Once you know what’s true now, it’s time to find optimization opportunities, whether that’s an obvious fix (e.g. an email isn’t displaying properly on the iPhone 6) or a test idea (e.g. Would reducing the number of CTAs in the AWS email improve product milestone completion rates?).

There are two methods to find those optimization opportunities:

Quantitatively. Where are recipients falling out of the funnel, and which conversion paths are resulting in the highest customer lifetime value (CLTV)?
Qualitatively. Who are the recipients? What motivates them? What are their pain points? How do they perceive the value you provide? What objections and hesitations do they present?

The first method is fairly straightforward. Your current state map should present you with all of the data you need to identify holes and high-value conversion paths.

The second method requires additional conversion research. (Read our comprehensive guide to conducting qualitative conversion research.)

Combined, these two methods will give you a clear idea of your ideal state of the email journey. As best you can, map that out visually as well.

How does your current state map compare to your ideal state map? They should be very different. It’s up to you to identify and sort those differences:

Insights	Quick Fixes	Test Ideas	Data Gaps
What did you learn during this entire journey mapping process that other marketers and teams will find useful?	What needs to be fixed or implemented right away? This is a no-brainer that doesn’t require testing.	What needs to be tested before implementation? This could be in the form of a full hypothesis or simply a question.	What gaps exist in your measurement strategy? What’s not being tracked?

3. Designing, analyzing, and iterating

Now it’s time to design the tests, analyze the results, and iterate based on said results. Luckily, you’re reading this on the CXL blog, so there’s no shortage of in-depth resources to help you do just that:

How to create a meaningful hypothesis;
How to account for segments;
How to define stopping rules;
How to limit sample pollution and control variables;
How to analyze the results of the test properly and without bias;
How to communicate the results to stakeholders;
How to use the results to fuel the next iteration;
How to prioritize tests.

Short on time? Read through our start-to-finish post on A/B testing.

Common pitfalls in email testing—and how to avoid them

1. Testing the email vs. the journey

It’s easier to test the email than the journey. There’s less research required. The test is easier to implement. The analysis is more straightforward—especially when you consider that there’s no universal customer journey.

Sure, there’s the nice, neat funnel you wax poetic about during stakeholder meetings: session to subscriber, subscriber to lead, lead to customer; session to add to cart, cart to checkout, checkout to repeat purchase. But we know that linear, one-size-fits-all funnels are a simplified reality.

++++++

» **Stated task 1**
Set down everything in the passage on email journey mapping from "The second method" down to "visually as well.", word for word.
» **Stated task 2**
Take the passage on email journey mapping further, picking up right after its final sentence.

» **Entries provided**
++++++

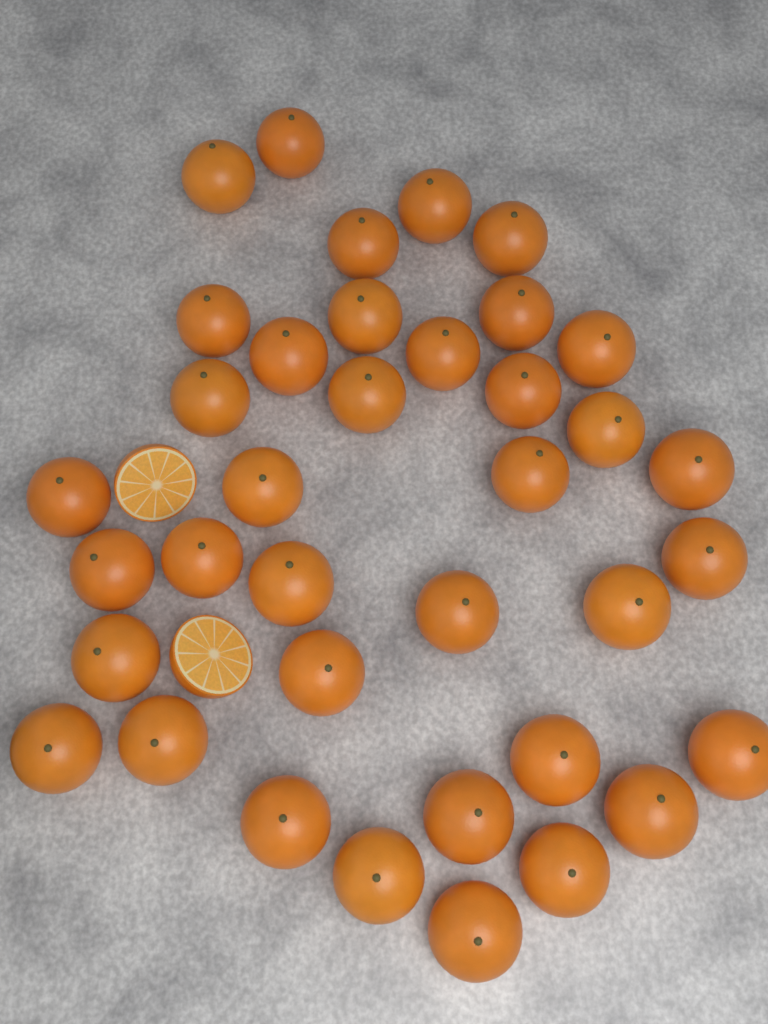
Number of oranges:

++++++

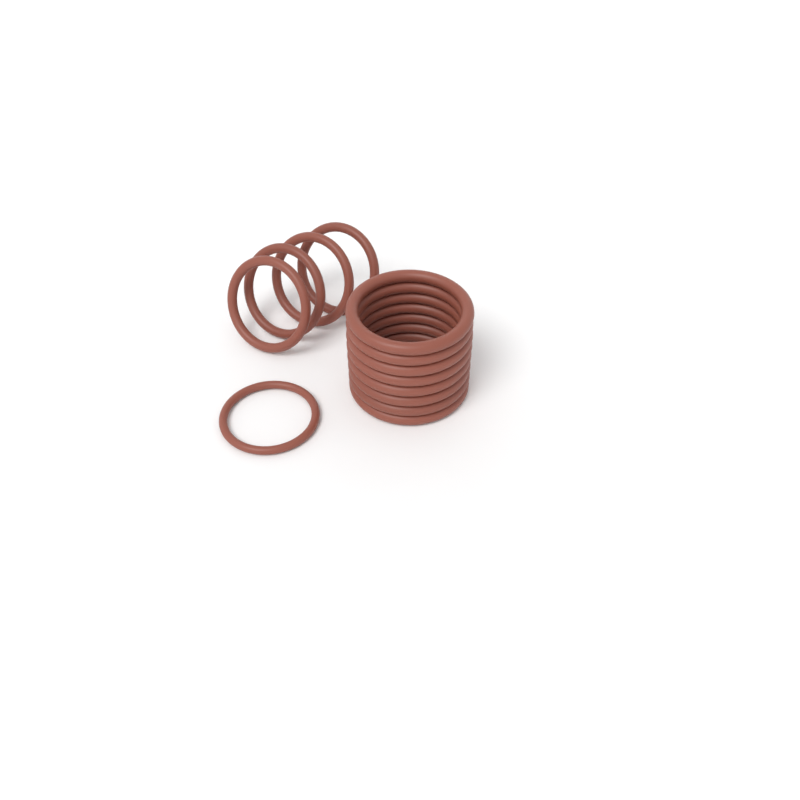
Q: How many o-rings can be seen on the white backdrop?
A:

++++++

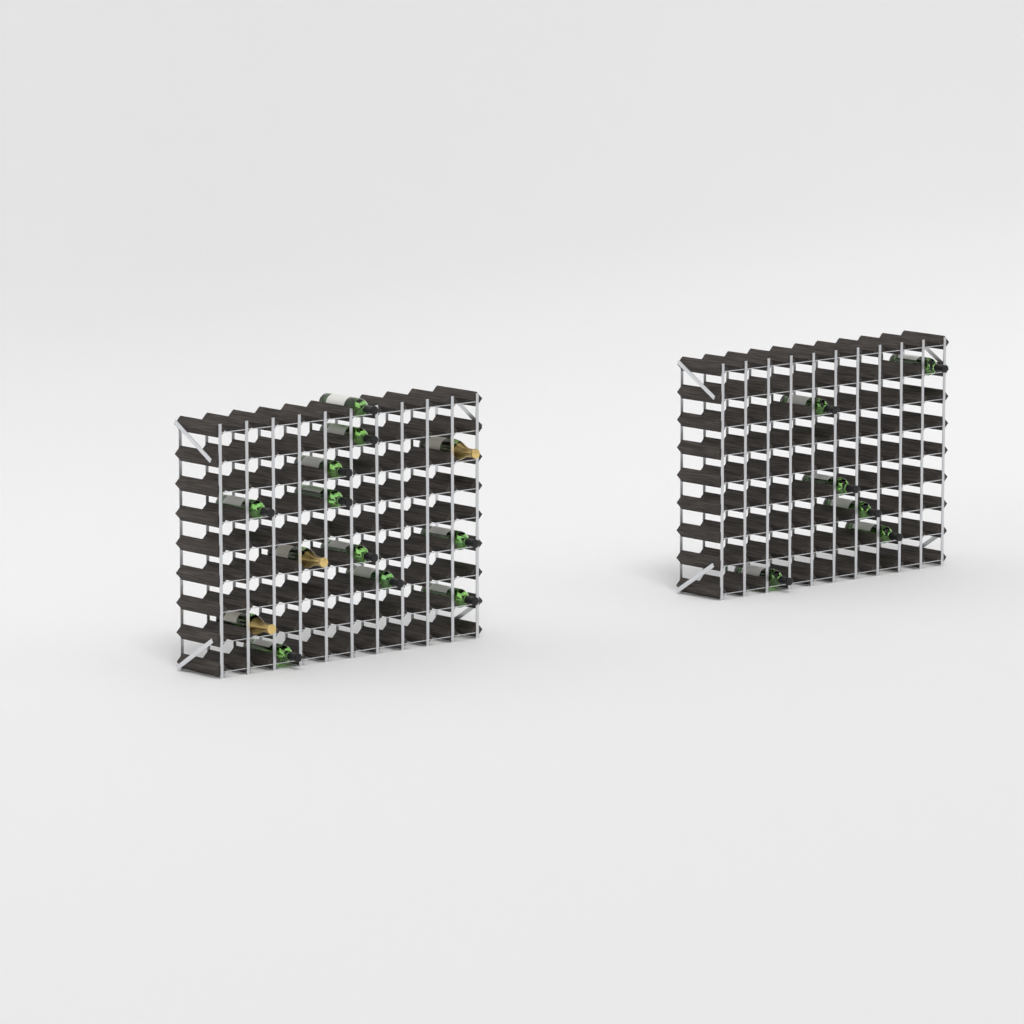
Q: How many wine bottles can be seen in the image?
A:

++++++

» **Output 1**
The second method requires additional conversion research. (Read our comprehensive guide to conducting qualitative conversion research.)

Combined, these two methods will give you a clear idea of your ideal state of the email journey. As best you can, map that out visually as well.

» **Output 2**
The best customer journeys are segmented and personalized, whether based on activation channel, landing page, or onboarding inputs. Campaign Monitor found that marketers who use segmented campaigns report as much as a 760% increase in revenue.

When presented with the choice of running a simple subject line A/B test in your email marketing tool or optimizing potentially thousands of personalized customer journeys, it’s unsurprising many marketers opt for the former.

But remember that email is just a channel. It’s easy to get sucked into optimizing for channel-level metrics and successes, to lose sight of what that channel’s role is in the overall customer journey.

Now, let’s say top-of-funnel engagement metrics are the only email metrics you can accurately measure (right now). You certainly wouldn’t be alone in that struggle. As marketing technology stacks expand, data becomes siloed, and it can be difficult to measure the end-to-end customer journey.

Is email testing still worth it, in that case?

It’s a question you have to ask yourself (and your data). Is there an inherent disadvantage to improving your open rate or click rate? No, of course not (unless you’re using dark patterns to game the metrics).

The question is: is the advantage big enough? Unless you have an excess of resources or are running out of conversion points to optimize (highly unlikely), your time will almost certainly be better spent elsewhere.

2. Optimizing for the wrong metrics

Optimization is only as useful as the metric you choose. Read that again.

All of the research and experimentation in the world won’t help you if you focus on the wrong metrics. That’s why it’s so important to go beyond boosting your open rate or click rate, for example.

It’s not that those metrics are worthless and won’t impact the bigger picture at all. It’s that they won’t impact the bigger picture enough to make the time and effort you invest worth it. (The exception being select large, mature programs.)

Val Geisler of Fix My Churn elaborates on how top-of-funnel email metrics are problematic:

Most people look at open rates, but those are notoriously inaccurate with image display settings and programs like Unroll.me affecting those numbers. So I always look at the goal of the individual email.

Is it to get them to watch a video? Great. Let’s make sure that video is hosted somewhere we can track views once the click happens. Is it to complete a task in the app? I want to set up action tracking in-app to see if that happens.

It’s one thing to get an email opened and even to see a click through, but the clicks only matter if the end goal was met.

You get the point. So, what’s a better way to approach email marketing metrics and optimization? By defining your overall evaluation criterion (OEC).

To start, ask yourself three questions:

What is the tangible business goal I’m trying to achieve with this email journey?
What is the most effective, accurate way to measure progress toward that goal?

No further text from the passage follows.